Denaxas Spiros, Direk Kenan, Gonzalez-Izquierdo Arturo, Pikoula Maria, Cakiroglu Aylin, Moore Jason, Hemingway Harry, Smeeth Liam
Institute of Health Informatics, University College London, 222 Euston Road, London, NW1 2DA UK.
Farr Institute of Health Informatics Research, 222 Euston Road, London, UK.
BioData Min. 2017 Sep 11;10:31. doi: 10.1186/s13040-017-0151-7. eCollection 2017.
The ability of external investigators to reproduce published scientific findings is critical for the evaluation and validation of biomedical research by the wider community. However, a substantial proportion of health research using electronic health records (EHR), data collected and generated during clinical care, is potentially not reproducible mainly due to the fact that the implementation details of most data preprocessing, cleaning, phenotyping and analysis approaches are not systematically made available or shared. With the complexity, volume and variety of electronic health record data sources made available for research steadily increasing, it is critical to ensure that scientific findings from EHR data are reproducible and replicable by researchers. Reporting guidelines, such as RECORD and STROBE, have set a solid foundation by recommending a series of items for researchers to include in their research outputs. Researchers however often lack the technical tools and methodological approaches to actuate such recommendations in an efficient and sustainable manner.

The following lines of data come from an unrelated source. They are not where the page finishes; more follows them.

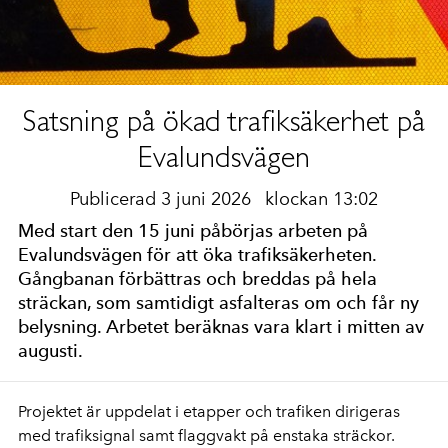
Satsning på ökad trafiksäkerhet på
Evalundsvägen
Publicerad 3 juni 2026
klockan 13:02
Med start den 15 juni påbörjas arbeten på
Evalundsvägen för att öka trafiksäkerheten.
Gångbanan förbättras och breddas på hela
sträckan, som samtidigt asfalteras om och får ny
belysning. Arbetet beräknas vara klart i mitten av
augusti.
Projektet är uppdelat i etapper och trafiken dirigeras
med trafiksignal samt flaggvakt på enstaka sträckor.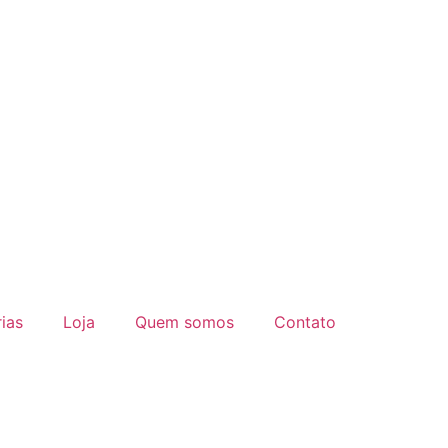
ias
Loja
Quem somos
Contato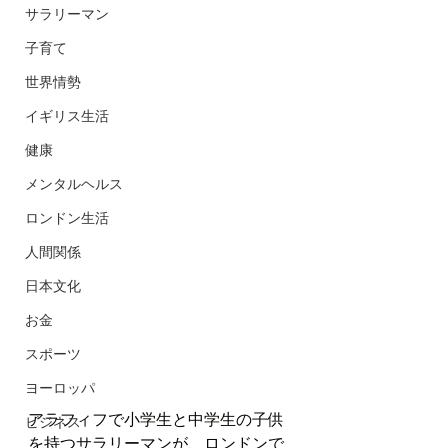
サラリーマン
子育て
世界情勢
イギリス生活
健康
メンタルヘルス
ロンドン生活
人間関係
日本文化
お金
スポーツ
ヨーロッパ
アラフィフで小学生と中学生の子供
ビジネス
を持つサラリーマンが、ロンドンで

In this paper, we review and propose a series of methods and tools utilized in adjunct scientific disciplines that can be used to enhance the reproducibility of research using electronic health records and enable researchers to report analytical approaches in a transparent manner. Specifically, we discuss the adoption of scientific software engineering principles and best-practices such as test-driven development, source code revision control systems, literate programming and the standardization and re-use of common data management and analytical approaches.
The adoption of such approaches will enable scientists to systematically document and share EHR analytical workflows and increase the reproducibility of biomedical research using such complex data sources.
外部研究人员重现已发表科学发现的能力对于广大科学界评估和验证生物医学研究至关重要。然而,相当一部分利用电子健康记录(EHR)(临床护理期间收集和生成的数据)开展的健康研究可能无法重现,主要原因是大多数数据预处理、清理、表型分析和分析方法的实施细节未得到系统提供或共享。随着可用于研究的电子健康记录数据源的复杂性、数量和多样性不断增加,确保研究人员能够重现和复制来自电子健康记录数据的科学发现至关重要。诸如RECORD和STROBE等报告指南通过推荐一系列项目供研究人员纳入其研究成果,奠定了坚实基础。然而,研究人员往往缺乏以高效且可持续的方式落实这些建议的技术工具和方法。
在本文中,我们回顾并提出了一系列在相关科学学科中使用的方法和工具,这些方法和工具可用于提高使用电子健康记录的研究的可重复性,并使研究人员能够以透明的方式报告分析方法。具体而言,我们讨论了科学软件工程原则和最佳实践的采用,如测试驱动开发、源代码版本控制系统、文学编程以及通用数据管理和分析方法的标准化与重用。
采用这些方法将使科学家能够系统地记录和共享电子健康记录分析工作流程,并提高使用此类复杂数据源的生物医学研究的可重复性。